From Travel Daily News
Embraer Commercial Aviation released, during the Marrakech Air Show, in Morocco, its market outlook for Africa, which forecasts that the region will take delivery of 240 new jets in the 70 to 130-seat segment over the next 20 years. The 70 to 130-seat jet fleet in service is estimated to grow from the current 120 units to 260 by 2034.
“Africans are turning progressively to air travel. As in Asia, economic expansion, a growing urban middle class, continued market liberalisation and regional integration will be the main drivers of air transport demand,” explains Simon Newitt, Vice President, Latin America, Africa & Portugal, Embraer Commercial Aviation.
“With right-sized aircraft, such as the E-Jets family, African carriers would be able to offer a better combination of capacity and frequency in core as well as low to mid-density markets.”
According to the Embraer study, there are still ample connectivity opportunities within the African region although traffic remains concentrated in the largest cities. Of more than 300 of the region’s airports operating in 2015, only eight connected 25 or more cities while 240 airports linked five or less cities.
Some 90% of city pairs have traffic volumes of up to 300 daily passengers yet the current fleet is comprised of large capacity aircraft – around 70% of the aircraft in the single-aisle jet fleet have more than 130 seats.
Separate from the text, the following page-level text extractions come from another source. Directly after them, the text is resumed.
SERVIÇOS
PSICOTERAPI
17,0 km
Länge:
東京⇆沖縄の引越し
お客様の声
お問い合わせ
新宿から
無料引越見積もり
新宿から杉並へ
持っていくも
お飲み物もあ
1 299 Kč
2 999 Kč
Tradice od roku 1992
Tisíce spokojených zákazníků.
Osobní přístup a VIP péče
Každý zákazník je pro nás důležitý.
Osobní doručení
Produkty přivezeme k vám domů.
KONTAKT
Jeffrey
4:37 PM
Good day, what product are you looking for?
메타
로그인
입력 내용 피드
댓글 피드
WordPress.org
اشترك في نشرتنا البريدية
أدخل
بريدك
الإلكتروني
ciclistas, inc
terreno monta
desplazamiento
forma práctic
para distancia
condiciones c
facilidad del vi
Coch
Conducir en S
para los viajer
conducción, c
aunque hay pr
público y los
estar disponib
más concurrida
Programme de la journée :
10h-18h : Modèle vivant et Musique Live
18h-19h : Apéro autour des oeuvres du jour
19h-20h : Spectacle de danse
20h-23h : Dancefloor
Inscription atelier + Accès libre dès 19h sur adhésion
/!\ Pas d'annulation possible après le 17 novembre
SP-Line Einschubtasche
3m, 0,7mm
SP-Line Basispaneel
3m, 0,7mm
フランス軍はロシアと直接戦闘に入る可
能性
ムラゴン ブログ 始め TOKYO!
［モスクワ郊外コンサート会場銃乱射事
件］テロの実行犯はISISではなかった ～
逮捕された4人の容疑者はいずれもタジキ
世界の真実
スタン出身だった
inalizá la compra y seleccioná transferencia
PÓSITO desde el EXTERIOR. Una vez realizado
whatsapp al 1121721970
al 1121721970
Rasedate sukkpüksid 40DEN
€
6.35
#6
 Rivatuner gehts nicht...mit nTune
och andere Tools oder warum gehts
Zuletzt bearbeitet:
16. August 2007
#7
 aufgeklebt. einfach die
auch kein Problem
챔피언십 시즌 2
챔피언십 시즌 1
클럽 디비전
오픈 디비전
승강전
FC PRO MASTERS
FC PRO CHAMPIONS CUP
Nearly 55% of intra-regional markets do not have direct flights and some 67% of all non-stop markets within the region are served with less than one daily frequency. This is a clear indication of the opportunities for air service expansion and for right capacity aircraft deployment.
At the same time, the study reveals that 83% of all Intra-African flights are departing with less than 120 passengers on board. This fact becomes even more interesting, when linking it to the average load-factor of only 68% of African airlines.